Questão de Português — Coerência. Coesão (Anáfora, Catáfora, Uso dos Conectores - Pronomes Relativos, Conjunções, etc) — INSTITUTO AOCP 2021
- Código
- qa346951
- Banca
- INSTITUTO AOCP
- Órgão
- FSNH
- Ano
- 2021
- Cargo
- Ana ( )
A conexão açúcar-opioides O açúcar e os adoçantes agem sobre os mesmo receptores cerebrais afetados pelo ópio
Bruno Garattoni e Eduardo Szklarz
Em 1991, cientistas da Universidade Johns Hopkins, nos EUA, demonstraram que a sacarose (açúcar comum) tem efeito analgésico. Bebês que tomaram 2 ml de um solução contendo 12% dessa substância, logo antes de um exame de sangue, choraram 50% menos com a agulhada do que os demais, que haviam ingerido 2 ml de água. É um efeito interessante (e que também foi verificado no procedimento de circuncisão), mas não prova uma ação direta, neuroquímica, sobre o cérebro: os bebês, afinal, talvez só estivessem distraídos com o sabor do açúcar.
Cinco anos mais tarde, pesquisadores da Universidade Tufts, também nos EUA, deram um passo à frente: provaram que, em ratos de laboratório, o açúcar potencializava o efeito da morfina, um analgésico opioide. Nas cobaias que haviam sido alimentadas com sacarose ao longo de três semanas, a injeção de morfina chegava a ser duas vezes mais potente. Parecia haver, portanto, uma relação entre os receptores opioides (que existem por todo o sistema nervoso e respondem a substâncias produzidas pelo organismo, como a endorfina, bem como a medicamentos derivados do ópio, como a morfina e a heroína).

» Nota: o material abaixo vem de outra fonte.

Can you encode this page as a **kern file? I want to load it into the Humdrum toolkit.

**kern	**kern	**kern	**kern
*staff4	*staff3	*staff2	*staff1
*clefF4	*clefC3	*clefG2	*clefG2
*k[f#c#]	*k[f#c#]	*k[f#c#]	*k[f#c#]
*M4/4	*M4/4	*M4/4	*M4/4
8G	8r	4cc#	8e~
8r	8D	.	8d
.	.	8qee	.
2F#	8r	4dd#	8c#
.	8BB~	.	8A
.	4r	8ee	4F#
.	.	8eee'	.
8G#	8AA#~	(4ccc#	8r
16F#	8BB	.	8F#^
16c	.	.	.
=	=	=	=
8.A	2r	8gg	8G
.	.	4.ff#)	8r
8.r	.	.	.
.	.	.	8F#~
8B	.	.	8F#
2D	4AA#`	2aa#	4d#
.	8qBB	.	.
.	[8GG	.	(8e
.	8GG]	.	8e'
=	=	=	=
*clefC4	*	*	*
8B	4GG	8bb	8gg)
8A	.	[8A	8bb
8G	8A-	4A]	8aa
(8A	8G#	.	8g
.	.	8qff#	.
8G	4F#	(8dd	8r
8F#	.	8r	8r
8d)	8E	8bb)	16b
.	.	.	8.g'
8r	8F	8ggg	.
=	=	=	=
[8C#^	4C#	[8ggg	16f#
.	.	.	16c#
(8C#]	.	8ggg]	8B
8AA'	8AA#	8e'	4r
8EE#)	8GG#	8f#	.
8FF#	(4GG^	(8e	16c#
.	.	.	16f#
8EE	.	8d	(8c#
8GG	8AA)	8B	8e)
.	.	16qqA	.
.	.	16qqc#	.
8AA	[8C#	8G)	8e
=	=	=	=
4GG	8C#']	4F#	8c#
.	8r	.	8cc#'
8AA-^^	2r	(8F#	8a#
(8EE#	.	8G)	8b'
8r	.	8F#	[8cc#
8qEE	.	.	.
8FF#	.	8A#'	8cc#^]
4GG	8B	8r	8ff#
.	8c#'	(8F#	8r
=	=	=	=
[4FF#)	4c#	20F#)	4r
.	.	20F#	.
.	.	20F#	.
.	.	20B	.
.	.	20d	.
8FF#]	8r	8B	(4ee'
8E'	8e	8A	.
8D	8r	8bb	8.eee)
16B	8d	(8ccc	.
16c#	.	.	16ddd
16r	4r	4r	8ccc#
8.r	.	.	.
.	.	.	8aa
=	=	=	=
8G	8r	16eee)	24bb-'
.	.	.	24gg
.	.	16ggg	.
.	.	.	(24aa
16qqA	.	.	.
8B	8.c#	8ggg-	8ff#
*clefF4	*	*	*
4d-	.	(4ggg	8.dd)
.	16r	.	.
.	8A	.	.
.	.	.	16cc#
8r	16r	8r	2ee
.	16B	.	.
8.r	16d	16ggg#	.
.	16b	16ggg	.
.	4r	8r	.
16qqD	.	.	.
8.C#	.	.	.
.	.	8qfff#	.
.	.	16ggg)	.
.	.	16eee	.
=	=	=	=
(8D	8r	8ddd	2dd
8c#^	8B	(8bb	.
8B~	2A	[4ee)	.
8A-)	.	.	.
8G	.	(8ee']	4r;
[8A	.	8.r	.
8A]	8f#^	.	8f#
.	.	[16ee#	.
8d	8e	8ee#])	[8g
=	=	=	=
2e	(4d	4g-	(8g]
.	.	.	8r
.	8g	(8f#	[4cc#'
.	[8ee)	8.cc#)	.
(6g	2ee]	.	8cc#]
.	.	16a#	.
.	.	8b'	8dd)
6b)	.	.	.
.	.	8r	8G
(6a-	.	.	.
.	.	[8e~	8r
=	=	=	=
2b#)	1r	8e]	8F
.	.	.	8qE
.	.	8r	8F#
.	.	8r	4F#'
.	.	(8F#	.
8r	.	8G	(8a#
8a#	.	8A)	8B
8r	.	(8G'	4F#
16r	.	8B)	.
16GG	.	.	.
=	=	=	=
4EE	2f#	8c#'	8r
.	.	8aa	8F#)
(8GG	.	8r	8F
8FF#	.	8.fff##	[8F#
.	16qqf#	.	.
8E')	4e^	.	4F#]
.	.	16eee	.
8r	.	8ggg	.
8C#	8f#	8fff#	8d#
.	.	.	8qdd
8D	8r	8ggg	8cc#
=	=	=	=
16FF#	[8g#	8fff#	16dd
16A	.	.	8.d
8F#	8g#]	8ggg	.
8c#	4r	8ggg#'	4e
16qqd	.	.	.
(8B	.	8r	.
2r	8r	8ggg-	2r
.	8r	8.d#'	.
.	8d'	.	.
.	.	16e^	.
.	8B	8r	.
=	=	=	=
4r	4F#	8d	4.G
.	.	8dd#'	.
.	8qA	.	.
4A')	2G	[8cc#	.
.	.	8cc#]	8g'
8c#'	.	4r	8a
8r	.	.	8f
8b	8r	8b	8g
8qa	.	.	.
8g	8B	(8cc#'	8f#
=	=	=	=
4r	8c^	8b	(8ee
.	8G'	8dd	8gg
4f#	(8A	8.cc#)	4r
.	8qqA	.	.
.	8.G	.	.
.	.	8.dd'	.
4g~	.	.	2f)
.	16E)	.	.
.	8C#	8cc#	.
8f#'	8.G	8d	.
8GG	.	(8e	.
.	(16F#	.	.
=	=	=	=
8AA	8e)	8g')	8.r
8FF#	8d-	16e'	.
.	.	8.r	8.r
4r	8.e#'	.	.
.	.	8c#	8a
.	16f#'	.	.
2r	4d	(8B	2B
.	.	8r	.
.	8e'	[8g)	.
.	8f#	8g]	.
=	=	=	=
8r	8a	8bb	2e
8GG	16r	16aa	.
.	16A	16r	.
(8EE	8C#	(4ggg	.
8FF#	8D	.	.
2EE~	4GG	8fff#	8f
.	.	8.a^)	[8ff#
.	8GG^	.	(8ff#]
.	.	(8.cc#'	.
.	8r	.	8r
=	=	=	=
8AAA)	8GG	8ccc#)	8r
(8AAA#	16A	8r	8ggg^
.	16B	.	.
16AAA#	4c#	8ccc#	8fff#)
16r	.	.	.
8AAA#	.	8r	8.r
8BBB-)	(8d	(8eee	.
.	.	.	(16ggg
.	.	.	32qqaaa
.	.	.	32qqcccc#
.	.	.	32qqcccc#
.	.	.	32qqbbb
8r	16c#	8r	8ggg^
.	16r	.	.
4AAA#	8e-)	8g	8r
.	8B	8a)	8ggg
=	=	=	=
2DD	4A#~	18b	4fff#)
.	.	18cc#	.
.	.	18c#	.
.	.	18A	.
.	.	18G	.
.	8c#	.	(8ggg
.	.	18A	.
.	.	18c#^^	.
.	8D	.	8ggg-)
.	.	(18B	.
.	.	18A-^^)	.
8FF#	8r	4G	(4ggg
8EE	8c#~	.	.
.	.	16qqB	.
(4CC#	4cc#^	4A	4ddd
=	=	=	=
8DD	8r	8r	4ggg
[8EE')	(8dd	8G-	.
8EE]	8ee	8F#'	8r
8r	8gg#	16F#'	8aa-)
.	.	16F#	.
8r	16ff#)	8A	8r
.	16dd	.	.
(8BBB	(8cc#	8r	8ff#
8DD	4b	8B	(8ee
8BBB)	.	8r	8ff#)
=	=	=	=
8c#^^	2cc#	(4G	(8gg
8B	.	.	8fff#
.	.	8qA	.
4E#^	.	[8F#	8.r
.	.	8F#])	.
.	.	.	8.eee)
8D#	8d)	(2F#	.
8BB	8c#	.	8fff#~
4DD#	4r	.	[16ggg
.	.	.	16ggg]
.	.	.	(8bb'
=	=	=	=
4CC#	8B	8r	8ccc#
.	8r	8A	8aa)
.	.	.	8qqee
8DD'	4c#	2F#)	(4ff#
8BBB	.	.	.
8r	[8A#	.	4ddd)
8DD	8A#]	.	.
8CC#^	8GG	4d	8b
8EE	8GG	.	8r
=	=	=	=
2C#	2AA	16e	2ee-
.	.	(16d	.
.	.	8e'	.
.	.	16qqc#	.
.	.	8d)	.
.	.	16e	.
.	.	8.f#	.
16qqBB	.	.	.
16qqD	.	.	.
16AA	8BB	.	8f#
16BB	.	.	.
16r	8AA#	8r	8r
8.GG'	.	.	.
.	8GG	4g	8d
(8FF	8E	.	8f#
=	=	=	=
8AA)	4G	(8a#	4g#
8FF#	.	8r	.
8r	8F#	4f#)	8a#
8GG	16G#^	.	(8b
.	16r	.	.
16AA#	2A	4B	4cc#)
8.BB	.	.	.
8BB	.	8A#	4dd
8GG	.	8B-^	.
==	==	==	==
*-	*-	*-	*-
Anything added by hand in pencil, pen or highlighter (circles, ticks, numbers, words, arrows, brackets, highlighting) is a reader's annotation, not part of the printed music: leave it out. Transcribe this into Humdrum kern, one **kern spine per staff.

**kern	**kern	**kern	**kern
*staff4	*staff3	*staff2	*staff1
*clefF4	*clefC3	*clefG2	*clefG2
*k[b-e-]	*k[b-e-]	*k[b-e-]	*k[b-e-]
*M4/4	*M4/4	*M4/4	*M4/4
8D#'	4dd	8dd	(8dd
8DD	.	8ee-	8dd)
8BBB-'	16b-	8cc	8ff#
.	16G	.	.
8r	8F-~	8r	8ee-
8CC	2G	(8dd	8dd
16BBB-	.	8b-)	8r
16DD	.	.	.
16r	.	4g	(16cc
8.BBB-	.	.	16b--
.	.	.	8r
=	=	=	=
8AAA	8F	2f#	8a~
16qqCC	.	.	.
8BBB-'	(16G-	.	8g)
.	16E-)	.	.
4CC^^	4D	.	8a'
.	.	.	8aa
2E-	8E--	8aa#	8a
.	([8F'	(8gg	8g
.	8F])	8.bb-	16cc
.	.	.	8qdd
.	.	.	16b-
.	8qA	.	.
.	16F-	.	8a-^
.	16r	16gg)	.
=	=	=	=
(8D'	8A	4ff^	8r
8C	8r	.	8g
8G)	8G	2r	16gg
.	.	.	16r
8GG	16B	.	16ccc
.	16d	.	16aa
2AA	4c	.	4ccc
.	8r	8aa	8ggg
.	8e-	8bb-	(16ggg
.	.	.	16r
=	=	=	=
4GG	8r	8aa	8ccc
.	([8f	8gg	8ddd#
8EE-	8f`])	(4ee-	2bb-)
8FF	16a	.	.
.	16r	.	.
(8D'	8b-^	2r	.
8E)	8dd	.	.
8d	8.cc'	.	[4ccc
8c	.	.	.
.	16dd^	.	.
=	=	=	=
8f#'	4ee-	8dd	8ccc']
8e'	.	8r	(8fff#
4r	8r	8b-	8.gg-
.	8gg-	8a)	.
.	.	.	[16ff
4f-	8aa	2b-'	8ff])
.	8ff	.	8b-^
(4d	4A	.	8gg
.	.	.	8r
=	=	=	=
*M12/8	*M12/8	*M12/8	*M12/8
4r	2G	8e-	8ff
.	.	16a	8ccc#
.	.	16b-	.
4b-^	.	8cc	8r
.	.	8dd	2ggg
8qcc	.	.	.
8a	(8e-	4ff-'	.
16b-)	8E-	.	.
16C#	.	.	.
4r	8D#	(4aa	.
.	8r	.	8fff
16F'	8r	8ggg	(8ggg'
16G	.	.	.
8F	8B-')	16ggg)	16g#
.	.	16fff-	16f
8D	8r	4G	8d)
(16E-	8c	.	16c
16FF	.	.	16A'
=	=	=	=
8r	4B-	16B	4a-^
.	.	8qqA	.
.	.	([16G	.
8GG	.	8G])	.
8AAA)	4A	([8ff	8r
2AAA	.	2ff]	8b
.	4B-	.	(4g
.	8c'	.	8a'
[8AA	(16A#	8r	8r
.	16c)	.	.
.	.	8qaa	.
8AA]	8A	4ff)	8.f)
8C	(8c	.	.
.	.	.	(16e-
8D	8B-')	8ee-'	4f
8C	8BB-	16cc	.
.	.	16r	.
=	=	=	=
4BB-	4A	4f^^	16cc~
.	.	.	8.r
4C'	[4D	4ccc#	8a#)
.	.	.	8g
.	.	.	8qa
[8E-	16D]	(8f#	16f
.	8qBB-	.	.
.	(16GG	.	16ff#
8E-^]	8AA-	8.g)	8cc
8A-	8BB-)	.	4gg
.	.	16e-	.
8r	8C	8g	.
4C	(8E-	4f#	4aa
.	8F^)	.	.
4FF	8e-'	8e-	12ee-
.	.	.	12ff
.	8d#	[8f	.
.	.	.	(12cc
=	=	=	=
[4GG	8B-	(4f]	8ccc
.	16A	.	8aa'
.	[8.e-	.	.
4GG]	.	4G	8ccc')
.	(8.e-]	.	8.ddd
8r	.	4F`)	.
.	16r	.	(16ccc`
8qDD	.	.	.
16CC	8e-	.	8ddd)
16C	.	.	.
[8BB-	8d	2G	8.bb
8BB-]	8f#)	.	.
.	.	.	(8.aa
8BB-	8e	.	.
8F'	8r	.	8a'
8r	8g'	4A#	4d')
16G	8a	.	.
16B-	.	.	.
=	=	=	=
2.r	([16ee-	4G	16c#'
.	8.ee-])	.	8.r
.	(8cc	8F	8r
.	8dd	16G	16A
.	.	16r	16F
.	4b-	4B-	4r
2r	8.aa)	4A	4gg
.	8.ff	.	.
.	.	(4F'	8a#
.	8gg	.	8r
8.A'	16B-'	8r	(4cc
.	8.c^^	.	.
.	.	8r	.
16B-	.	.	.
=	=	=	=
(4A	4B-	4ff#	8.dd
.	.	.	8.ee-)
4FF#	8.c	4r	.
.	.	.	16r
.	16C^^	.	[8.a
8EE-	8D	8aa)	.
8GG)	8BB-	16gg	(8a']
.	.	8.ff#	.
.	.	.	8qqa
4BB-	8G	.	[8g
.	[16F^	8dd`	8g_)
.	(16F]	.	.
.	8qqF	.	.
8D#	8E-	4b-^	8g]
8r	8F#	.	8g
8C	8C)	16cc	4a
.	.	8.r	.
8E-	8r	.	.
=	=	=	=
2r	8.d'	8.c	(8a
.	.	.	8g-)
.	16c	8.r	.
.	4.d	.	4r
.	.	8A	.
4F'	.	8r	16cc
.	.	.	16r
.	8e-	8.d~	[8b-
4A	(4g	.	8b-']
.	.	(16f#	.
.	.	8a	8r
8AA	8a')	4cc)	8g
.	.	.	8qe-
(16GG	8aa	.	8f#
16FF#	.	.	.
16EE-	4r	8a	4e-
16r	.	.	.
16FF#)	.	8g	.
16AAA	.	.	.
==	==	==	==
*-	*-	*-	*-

Em seguida, os cientistas tiveram a ideia de testar a naloxona, um remédio usado para tratar o vício em morfina e heroína. Ele se encaixa nos receptores opioides, reduzindo a síndrome de abstinência dessas drogas (que é fortíssima, podendo até matar). E, em ratos, também teve outro efeito: fez com que os bichinhos comessem menos açúcar. Com os receptores opioides ocupados pela naloxona, o cérebro da cobaia ficava satisfeito, e ela não sentia vontade de comer açúcar. Essa hipótese também foi testada em humanos, num estudo da Universidade de Michigan, que administrou naloxona para 40 mulheres. O medicamento cortou a vontade de ingerir doces. Mas isso só aconteceu nas voluntárias que tinham o hábito de comer muitos alimentos açucarados – sugerindo que elas haviam se tornado, de alguma forma, neurologicamente dependentes do açúcar.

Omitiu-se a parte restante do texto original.